WP_001434Influenza is a cruel illness. You feel bad when you’ve got it and worse when you’re apparently recovered from it but every run, skip or jump shows you how far you are from your normal level of health.

The last three weeks I’ve been shadowing Barbell Club because I haven’t been able to WOD (no cardio capacity because of flu) but I haven’t been participating in the actual sessions because … well because I didn’t want to show myself up, to be honest.

There’s a problem with Crossfit which I talk about a lot – it’s the non-specialist elite problem. When I was at school I knew from the first attempt that I was going to be rubbish at javelin, tennis and hurdles. Nobody encouraged me to keep going with those activities because it was manifestly clear that I lacked capacity. It wasn’t clear why, and I’m glad to know now what I didn’t know then, that brain injury can leave you with dodgy neural processing – makes it way easier to know what I can’t do.

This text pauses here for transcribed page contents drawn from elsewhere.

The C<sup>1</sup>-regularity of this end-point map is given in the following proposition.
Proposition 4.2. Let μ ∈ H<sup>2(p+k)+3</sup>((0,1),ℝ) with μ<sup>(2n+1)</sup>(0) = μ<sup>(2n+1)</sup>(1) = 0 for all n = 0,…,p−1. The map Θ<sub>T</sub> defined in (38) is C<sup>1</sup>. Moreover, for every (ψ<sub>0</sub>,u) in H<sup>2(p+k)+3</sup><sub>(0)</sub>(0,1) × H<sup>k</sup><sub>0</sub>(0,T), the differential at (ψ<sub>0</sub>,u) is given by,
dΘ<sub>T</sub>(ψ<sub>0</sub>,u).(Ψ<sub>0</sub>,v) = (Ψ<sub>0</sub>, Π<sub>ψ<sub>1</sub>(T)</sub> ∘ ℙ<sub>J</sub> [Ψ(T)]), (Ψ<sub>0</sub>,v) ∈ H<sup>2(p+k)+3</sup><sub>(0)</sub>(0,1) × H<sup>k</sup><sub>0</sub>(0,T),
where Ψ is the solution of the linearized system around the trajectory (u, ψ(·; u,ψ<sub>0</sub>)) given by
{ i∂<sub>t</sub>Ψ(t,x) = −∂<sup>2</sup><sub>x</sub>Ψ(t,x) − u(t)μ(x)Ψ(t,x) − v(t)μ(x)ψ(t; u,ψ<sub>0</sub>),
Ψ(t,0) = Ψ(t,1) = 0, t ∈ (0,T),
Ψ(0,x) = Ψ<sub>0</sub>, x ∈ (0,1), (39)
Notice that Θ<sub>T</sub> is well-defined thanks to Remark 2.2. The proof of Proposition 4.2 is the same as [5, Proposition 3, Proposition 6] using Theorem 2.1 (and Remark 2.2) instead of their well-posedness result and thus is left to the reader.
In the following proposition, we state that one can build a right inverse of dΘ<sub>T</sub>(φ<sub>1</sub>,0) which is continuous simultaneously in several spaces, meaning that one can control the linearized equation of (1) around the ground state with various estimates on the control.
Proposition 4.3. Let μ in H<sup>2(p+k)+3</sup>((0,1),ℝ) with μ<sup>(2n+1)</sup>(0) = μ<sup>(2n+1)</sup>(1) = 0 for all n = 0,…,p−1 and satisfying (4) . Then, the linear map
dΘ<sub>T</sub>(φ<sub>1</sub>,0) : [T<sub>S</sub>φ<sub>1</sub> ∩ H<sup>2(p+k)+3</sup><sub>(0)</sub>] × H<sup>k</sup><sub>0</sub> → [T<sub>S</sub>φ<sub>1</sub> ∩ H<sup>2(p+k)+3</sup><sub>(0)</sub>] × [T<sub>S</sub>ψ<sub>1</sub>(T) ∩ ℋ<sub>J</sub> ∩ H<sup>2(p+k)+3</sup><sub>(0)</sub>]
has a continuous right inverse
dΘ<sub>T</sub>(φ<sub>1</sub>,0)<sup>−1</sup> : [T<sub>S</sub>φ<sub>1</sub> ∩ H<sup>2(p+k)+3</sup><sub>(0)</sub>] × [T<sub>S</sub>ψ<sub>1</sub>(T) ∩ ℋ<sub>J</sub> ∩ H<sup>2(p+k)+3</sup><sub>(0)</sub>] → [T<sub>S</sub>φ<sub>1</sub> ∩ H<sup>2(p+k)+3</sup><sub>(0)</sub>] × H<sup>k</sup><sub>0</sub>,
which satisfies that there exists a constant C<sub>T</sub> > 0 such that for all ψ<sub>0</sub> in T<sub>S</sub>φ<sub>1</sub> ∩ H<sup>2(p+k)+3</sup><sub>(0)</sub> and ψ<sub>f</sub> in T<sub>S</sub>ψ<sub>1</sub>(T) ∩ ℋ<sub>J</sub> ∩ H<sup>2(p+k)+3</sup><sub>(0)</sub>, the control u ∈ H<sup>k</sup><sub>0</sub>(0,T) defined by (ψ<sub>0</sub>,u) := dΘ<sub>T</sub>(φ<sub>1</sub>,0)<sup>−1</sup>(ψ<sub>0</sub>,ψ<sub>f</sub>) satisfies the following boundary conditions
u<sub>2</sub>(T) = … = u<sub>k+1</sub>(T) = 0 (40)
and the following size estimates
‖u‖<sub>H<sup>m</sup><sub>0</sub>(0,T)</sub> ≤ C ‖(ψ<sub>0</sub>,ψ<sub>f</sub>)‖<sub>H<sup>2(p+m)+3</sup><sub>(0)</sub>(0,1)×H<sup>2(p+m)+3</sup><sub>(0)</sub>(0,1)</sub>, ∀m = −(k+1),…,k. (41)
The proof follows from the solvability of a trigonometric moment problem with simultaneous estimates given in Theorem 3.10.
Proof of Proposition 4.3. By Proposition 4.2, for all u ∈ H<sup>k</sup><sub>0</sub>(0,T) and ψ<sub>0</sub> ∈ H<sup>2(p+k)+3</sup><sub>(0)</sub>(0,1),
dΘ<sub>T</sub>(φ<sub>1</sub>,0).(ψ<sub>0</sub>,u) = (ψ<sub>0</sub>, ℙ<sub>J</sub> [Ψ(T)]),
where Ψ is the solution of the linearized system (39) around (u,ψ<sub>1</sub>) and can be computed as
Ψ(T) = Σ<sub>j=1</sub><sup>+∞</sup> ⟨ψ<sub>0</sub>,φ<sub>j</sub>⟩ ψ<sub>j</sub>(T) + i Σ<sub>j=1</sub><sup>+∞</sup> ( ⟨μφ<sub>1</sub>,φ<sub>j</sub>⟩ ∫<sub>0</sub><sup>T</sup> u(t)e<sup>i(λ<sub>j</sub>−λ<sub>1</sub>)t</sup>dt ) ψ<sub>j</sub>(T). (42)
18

But it doesn’t make it easier to know what I can do. Hence Barbells. I am ashamed of my bench and my strict press. I don’t want to do them alongside better lifters. Most women seem to start their bench where my one rep max stops – I feel humiliated. So I do the set class in Open Gym. It works for me. However … last week I thought I had understood the class notes and I hadn’t. I read the board as ‘AMRAP 75% of your one rep max, aiming to exceed 15 reps’ and I couldn’t. I could only rep 11 times on both my back squat and strict press. Utterly demoralised I thought to drop out, but then I messaged Coach Owen (aka The Prof) and discovered that it wasn’t ‘expect to get to 15 or more’ but ‘if you get to 15 or more your one rep max is set too low’. In other words, my one rep max for both those lifts is about right. Yesterday I did the same with deadlift and bench. So … 17 reps at 75% for deadlift but only 3 for bench.

My conclusion was that my bench sucks like a vacuum cleaner. More demoralisation. But because I am learning that I don’t know jack about lifting, I went and researched.

What, I wondered, is a woman of my age actually supposed to be able to bench? It turns out that while I consider my one rep max to be derisory (28.5k) and that most women at Reebok Crossfit Connect Hove do outbench me by massive amounts, I am in the top 25 percentile for women of my age, which is semi-ancient. That’s elite. My crappy bench is actually elite!

Not sure what that makes all the other women at my box – superheroes maybe? But  further research reveals that my deadlift is intermediate and my back squat is advanced, for my age.

So while I’m one kind of outlier at the box, I’m the other kind of outlier in the wider world. I feel like a wimp inside Crossfit, and a weightlifting master outside it. It’s weird.

What’s the point? It’s that identification works well if you’re normative, and normative inside Crossfit is superlatively strong and fast, with rapid recovery times and a sharp learning curve. Normative outside Crossfit is more like sedentary, TV watching, TV dinner eating, gentle exercising behaviour. Measuring myself against those inside Crossfit doesn’t always work and comparing myself to those outside rarely motivates me, so I spend time hovering between the two norms, uncomfortable in either. But honestly – who cares? As long as I have measurable progress I’m thrilled and today I’m an elite lifter … sort of!